They Start Young

When the kids first came to live with us, we lived in an impressively tiny three-bedroom apartment. As small as you can get and still have three areas where there are beds surrounded by walls.

There was one bathroom.

It was so small that when I moved in, I only unpacked my clothes, and not even all of those.

The main area was a living room that ran into the kitchen, all open together, and the kitchen floor was another place for the kids to hang out (because the bedrooms were so small, this was one of exactly three places they could hang out, unless you count the outside, in which case there were four).

One day I was in the kitchen pretending to make dinner and #5 was spinning around on the floor. He was four years old. Suddenly, he started screaming, “Owie, owie owie!!!” and grabbed his head. Because I didn’t see him hit his head and had been a parent for about nine days, I knew that he was having either a stroke or an aneurysm and would be dead within seconds, and I bent down and grabbed him in a blind panic.

“What’s wrong buddy? Can you wiggle your toes? Blink if you can hear me!”
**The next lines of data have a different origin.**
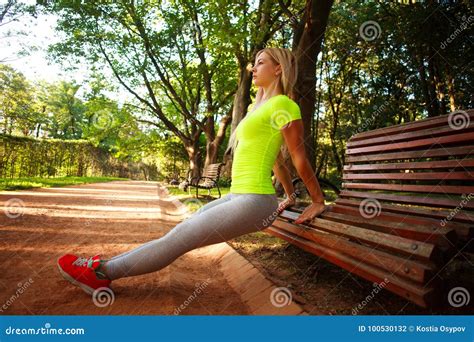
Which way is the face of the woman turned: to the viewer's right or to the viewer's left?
to the viewer's left

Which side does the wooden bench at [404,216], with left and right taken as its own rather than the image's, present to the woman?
front

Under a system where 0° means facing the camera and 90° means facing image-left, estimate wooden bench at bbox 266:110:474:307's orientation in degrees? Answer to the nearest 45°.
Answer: approximately 45°
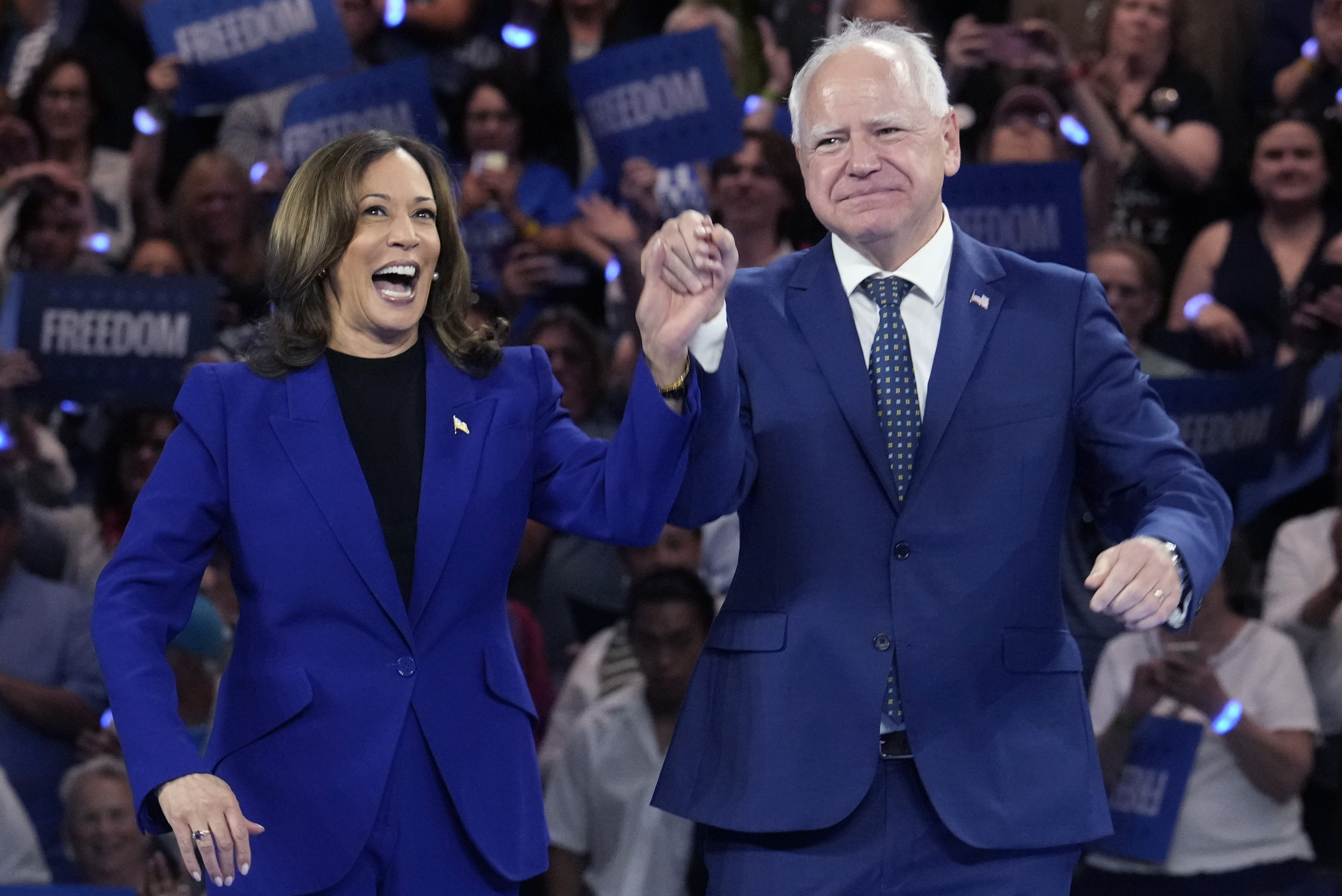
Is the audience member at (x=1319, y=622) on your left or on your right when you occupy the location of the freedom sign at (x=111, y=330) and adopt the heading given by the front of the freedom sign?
on your left

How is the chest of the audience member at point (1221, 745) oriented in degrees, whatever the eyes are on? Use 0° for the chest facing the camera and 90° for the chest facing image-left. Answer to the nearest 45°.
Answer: approximately 45°

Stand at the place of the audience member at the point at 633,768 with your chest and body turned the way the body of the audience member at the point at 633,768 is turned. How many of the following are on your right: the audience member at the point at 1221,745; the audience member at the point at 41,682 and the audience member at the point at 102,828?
2

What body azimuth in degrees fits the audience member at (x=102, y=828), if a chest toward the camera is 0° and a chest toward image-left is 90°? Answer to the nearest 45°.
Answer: approximately 0°
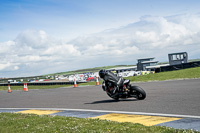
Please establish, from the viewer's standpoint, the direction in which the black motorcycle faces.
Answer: facing to the left of the viewer

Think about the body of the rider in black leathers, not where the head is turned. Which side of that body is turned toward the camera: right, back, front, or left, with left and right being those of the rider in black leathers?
left
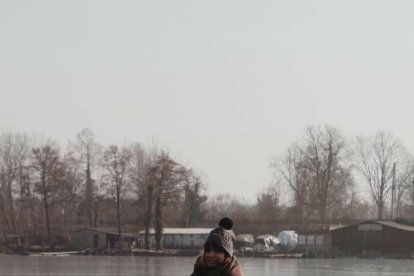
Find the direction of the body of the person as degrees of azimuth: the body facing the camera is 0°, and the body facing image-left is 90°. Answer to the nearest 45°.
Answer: approximately 45°
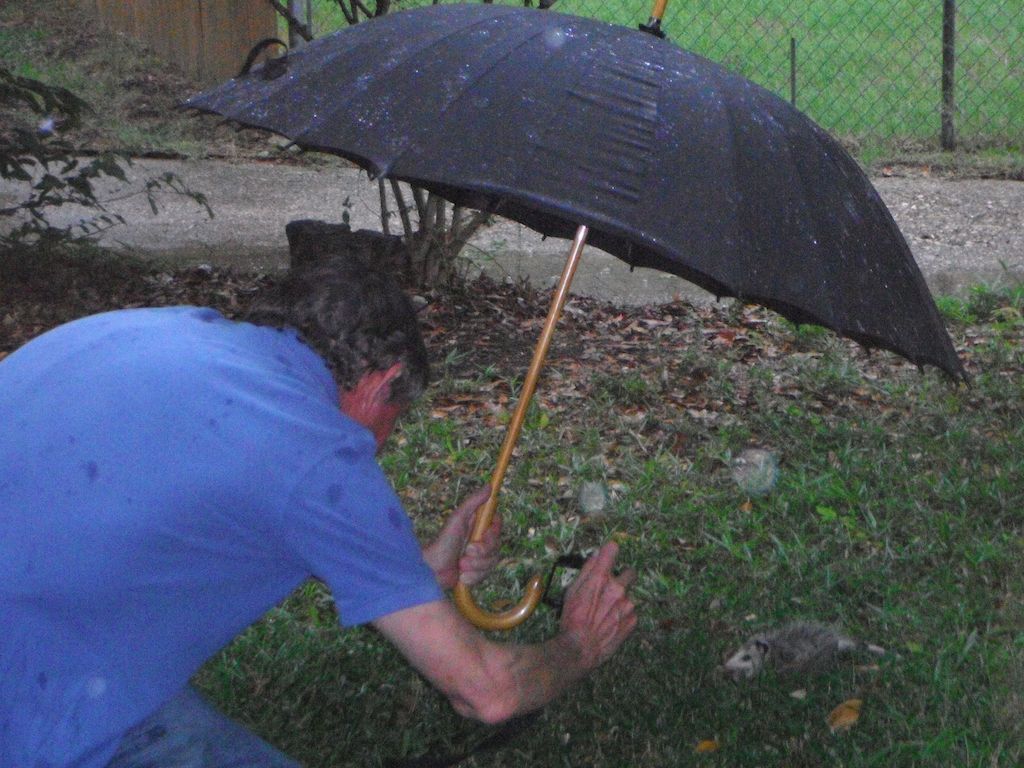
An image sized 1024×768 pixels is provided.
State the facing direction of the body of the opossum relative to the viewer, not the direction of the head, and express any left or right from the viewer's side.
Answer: facing to the left of the viewer

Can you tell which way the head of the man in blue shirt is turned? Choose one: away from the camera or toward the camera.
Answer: away from the camera

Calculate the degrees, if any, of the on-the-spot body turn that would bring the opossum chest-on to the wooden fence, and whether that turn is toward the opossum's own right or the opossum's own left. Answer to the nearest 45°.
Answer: approximately 45° to the opossum's own right

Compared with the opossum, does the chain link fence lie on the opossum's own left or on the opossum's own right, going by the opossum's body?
on the opossum's own right

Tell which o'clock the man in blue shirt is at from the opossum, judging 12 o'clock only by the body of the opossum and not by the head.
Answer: The man in blue shirt is roughly at 10 o'clock from the opossum.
He stopped crying long enough to reach up and grab the zipper on my sweater. Let me clarify that: he grabbed the zipper of my cardigan, underneath which I was wearing nothing (and I mean nothing) and yanked it down, and thus, wide open.

Then he snickered.

And that’s the story of how #5 faked a head injury in order to look down (around? through?) my shirt.

He went on to successfully perform variations of this trick on my mother, one of his cousins, several well-endowed babysitters, and probably a few people I don’t know about.

Here’s another post about him getting a head start: Confidence Is Everything.

Confidence is Everything

Downtown LA, September, 2006.

The start of the custody transition. #5 comes to us a month shy of his fourth birthday still not potty-trained. Enter the aptly named Celeste, the first of our many heaven-sent babysitters, who promptly begins bribing him with Skittles, to great effect.

CC and I and all the kids are walking downtown, heading to California Pizza Kitchen for dinner, when #5 suddenly grabs his crotch and screams “PEE!”. I’m still new at all this, so we quickly decide that it will be better for me to handle one boy rather than four girls, and #5 and I run full out towards the bathroom at CPK.

We make it.

It’s a small bathroom, two stalls. The only one open is the handicapped stall and we go in. I immediately see the problem: the toilet, built up to accommodate wheelchair users, is pretty high for a not-quite-four-year-old boy.

I am prepared to do anything to make this right because all I can think is that if I screw this up, he’s going to be hitting kindergarten still not potty trained.

Me: Hey buddy, this toilet is kind of high. Do you want me to lift you up? Do we need to wait for the other stall? Do you want to sit?

#5: No, it’s okay. My penis is big and I can stand on my tippy-toes.